Whether we like it or not we’re part of the world. Our brains are wired to take in the richness of everything around us and turn it into our lived experience. When we stop experiencing the world, our lives simply become a means to an end. It’s all just mindless actions with no real-world significance. As cliche as it sounds, life is about the journey. All of those little moments that may be inconvenient are what lives are made of. They are the story. We can’t chop them up into little pieces meant to be sold and automated. Life isn’t scrolling through Uber Eats, it’s discovering a secret bar upstairs of Pho restaurant. Driving across town for a bowl of soup can be annoying, but doing so opens the door for so many things to happen. It’s not lost on me that many people don’t have the luxury to visit restaurants or try in-person classes, but meaningful experiences don’t have to cost anything. You can cook a meal with a loved one, or sit down to play a game with friends. Sometimes it’s as simple as going outside and leaving your devices behind.
While most of us aren’t spending all day alone on our phones, we can see life losing its color. Yet, despite being pulled into these frictionless digital and physical silos, I think many of us also feel a pull in the other direction. I felt that as I stared at that pockmarked beige wall in my apartment gym.

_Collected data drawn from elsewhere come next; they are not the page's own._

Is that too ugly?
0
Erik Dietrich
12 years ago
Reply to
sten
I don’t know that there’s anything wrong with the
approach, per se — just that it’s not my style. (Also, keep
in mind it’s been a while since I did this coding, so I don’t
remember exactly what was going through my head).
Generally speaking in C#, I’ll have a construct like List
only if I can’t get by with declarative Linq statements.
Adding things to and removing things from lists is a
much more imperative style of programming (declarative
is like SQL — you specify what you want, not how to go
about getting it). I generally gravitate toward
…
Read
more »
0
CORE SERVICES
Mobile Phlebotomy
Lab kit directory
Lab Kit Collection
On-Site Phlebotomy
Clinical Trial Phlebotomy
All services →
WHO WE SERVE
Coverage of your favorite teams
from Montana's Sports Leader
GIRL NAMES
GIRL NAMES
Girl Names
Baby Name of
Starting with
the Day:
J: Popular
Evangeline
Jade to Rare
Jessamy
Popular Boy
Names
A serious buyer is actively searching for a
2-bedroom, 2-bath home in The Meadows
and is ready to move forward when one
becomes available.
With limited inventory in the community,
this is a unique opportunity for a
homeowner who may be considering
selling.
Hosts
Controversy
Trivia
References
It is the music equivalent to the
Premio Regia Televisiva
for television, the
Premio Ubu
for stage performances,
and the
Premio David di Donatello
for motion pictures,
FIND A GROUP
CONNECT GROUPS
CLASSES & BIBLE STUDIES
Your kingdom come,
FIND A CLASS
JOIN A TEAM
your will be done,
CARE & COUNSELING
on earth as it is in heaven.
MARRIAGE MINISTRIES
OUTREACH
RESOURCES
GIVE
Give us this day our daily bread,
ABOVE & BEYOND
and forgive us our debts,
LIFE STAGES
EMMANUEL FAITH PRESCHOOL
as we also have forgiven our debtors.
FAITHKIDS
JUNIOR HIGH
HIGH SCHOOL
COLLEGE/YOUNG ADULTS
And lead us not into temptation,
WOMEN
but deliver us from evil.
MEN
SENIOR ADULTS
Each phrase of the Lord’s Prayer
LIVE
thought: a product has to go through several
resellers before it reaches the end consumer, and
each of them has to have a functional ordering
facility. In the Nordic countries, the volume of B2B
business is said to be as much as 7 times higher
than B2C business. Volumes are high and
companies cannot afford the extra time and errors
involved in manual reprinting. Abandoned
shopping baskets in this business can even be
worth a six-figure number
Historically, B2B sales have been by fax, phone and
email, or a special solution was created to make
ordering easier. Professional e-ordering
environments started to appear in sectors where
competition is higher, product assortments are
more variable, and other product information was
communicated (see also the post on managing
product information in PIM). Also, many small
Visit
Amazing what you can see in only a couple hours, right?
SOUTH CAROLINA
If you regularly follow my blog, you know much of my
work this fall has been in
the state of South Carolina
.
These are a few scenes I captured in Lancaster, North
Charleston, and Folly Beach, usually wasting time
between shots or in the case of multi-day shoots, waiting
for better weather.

Something was missing from my experience, something I found when I started walking outside again. I didn’t care how hot it was, I needed to be in the world. Being part of something bigger melted away the tension created by the endless treadmill conveyor belt. I also gained a new appreciation for where I lived as I saw the community go about its day-to-day. I get that same feeling every time I sit down at a restaurant and see life happen around me. Those are real experiences. I’m not perfect, most days you can find me scrolling too much and working out alone in my apartment, but I’m trying to experience the world and all it has to offer. At the end of the day what makes us human is our experience, we can’t waste that. Let’s reenter the world, you never know what’s out there.